> Bees that are so big as 5.4mm only come down as waves in
> increment, as they did in waves of sizing going bigger...
I assume that you are responding to my observation that the article you
cited appears to me to show nothing more than normal, everyday bee
behaviour--so far as it goes at least--even though the starter was 4.9 and
the heading in the article, "Retrogressing bees hived on 5.4mm cell size, to
4.9mm."
In spite, also, of the claimed goals, the progress--so far as he wrote--has
been simply to allow his bees to make 5.2mm cells which in my experience is
the norm (+/-), except in regions where AHB is predominant.
Moreover, the date of the most recent part appears to be Fri, 1 Sep 2000.

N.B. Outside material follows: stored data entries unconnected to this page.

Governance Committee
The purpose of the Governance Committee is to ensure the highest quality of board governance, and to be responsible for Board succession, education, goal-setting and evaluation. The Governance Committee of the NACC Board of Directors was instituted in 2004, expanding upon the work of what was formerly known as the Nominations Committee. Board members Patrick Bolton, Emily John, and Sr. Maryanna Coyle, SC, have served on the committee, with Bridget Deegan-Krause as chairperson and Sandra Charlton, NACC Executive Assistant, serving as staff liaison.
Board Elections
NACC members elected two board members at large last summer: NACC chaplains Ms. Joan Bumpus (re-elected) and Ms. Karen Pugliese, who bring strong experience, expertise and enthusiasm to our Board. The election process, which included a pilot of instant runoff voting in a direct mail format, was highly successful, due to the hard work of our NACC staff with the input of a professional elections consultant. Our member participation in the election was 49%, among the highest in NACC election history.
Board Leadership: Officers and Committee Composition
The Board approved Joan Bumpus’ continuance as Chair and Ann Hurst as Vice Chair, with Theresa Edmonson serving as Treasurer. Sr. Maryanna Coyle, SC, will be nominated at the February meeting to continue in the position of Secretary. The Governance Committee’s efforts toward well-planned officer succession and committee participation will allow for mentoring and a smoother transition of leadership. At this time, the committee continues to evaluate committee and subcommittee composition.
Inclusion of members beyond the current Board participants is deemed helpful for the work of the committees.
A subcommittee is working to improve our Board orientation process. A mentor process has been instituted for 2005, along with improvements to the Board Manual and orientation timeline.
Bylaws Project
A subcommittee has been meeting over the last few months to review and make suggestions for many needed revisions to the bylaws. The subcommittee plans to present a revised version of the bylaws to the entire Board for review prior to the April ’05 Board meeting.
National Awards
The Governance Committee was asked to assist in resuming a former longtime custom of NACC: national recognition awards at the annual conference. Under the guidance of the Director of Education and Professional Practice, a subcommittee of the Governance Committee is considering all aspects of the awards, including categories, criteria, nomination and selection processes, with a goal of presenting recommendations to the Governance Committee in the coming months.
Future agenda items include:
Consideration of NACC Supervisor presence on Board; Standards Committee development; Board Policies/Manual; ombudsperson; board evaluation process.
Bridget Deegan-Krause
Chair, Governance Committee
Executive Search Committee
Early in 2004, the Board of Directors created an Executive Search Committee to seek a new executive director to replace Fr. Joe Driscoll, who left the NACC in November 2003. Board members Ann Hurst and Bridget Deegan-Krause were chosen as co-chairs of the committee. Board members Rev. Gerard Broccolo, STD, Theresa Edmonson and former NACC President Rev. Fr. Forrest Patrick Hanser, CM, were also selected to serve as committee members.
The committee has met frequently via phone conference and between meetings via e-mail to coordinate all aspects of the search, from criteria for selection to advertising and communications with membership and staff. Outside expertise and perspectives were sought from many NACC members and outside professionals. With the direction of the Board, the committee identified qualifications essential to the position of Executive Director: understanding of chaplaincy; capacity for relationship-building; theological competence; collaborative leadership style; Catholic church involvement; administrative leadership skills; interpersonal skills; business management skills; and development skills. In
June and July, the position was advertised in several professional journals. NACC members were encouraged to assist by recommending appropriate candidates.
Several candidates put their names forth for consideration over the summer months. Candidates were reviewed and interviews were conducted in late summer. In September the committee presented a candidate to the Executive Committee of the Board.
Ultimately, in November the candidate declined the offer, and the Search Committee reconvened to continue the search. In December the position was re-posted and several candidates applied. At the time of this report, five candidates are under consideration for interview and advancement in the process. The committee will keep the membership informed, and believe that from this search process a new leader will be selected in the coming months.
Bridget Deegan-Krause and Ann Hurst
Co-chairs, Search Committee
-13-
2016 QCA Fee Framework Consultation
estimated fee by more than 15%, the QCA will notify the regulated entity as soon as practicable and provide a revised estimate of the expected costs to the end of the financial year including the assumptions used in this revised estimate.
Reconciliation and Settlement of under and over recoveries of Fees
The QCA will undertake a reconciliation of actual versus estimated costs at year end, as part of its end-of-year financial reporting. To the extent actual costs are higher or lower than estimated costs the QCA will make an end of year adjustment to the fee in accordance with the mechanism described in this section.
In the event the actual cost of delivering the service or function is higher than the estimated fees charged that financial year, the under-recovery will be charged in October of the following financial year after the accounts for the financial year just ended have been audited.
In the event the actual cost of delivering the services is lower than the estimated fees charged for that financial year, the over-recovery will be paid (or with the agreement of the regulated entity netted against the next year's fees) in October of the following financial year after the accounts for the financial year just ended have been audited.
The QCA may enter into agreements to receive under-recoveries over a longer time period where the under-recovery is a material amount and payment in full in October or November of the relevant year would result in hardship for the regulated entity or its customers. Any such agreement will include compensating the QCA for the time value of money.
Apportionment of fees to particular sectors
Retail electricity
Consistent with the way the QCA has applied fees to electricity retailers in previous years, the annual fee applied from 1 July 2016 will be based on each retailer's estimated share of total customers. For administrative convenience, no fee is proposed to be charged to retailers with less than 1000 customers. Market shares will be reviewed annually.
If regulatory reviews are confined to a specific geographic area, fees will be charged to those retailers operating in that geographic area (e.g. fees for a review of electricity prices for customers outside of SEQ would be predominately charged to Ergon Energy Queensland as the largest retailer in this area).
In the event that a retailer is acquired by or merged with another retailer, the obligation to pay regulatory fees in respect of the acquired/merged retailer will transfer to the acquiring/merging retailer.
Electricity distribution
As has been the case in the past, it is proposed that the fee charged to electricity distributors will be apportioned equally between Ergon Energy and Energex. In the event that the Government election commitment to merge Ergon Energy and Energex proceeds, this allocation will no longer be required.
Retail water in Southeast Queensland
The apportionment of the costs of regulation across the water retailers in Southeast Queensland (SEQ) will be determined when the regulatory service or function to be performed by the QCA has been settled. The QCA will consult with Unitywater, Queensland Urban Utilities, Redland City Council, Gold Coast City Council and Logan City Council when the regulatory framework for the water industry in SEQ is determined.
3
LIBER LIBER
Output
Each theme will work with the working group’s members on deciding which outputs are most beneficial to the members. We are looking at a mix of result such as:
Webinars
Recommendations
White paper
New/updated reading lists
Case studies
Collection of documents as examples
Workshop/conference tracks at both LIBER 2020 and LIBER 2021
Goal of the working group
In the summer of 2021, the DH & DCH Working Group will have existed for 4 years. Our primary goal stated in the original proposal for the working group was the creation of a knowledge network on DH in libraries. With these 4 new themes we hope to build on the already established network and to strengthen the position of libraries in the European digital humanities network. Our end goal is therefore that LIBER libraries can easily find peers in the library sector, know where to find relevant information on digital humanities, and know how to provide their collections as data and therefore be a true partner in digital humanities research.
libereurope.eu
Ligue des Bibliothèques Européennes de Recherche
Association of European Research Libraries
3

What happened after that? Is there a piece missing? If the experiment had
concluded successfully I should have expected to be reading all about it.
Instead, the articles end there, with the bees building cells of free comb
at about 5.2mm--exactly where most of the bees (in the Northern US and
Canada, anyhow) are found to be.
Additionally, the article repeats a ludicrous claim, "Seeing that our
country was founded upon and originally used 4.83mm cell sizing, ". Not
only is that number ridiculously over-precise, but it is improvable, and
wrong.
In looking around the (poorly organised and confusing) "Historical Data on
the Influence of Cell Size" page at BeeSource, I saw that specific number,
and I seem to recall that I found it in an article saying that, at one
point, Root used 4.83 cells per inch. (Couldn't find it again, though).
That is quite different from 4.83mm.
The plethora of measurements and interpretations cited in comb discussions
is confusing, and it is clear to me that many have confused themselves, and
then others. (See http://www.honeybeeworld.com/misc/cellcount.htm for an
easy chart to navigate through this measurement shell game). Refer also to
http://www.beesource.com/POV/lusby/part6.htm for a pointer to one of the
confusions--square decimeter vs. decimeter square--that is part of the mind
boggling flim flam around this topic.
Whatever the history of cell sizes truly was (if it can ever be really and
fully be known) the history is really immaterial and a distraction from the
real question. The real question is, "Does the 4.9 hypothesis really work,
, and can it be commercially successful, especially in EHB stock"?
I was hoping this article would have offered a clue, but either the author
gave up the test, failed, or simply neglected, as is so often the case, to
finish writing up the experiment.
As for the founding of the country, seems to me --correct me if I'm wrong--
that foundation was not even invented then.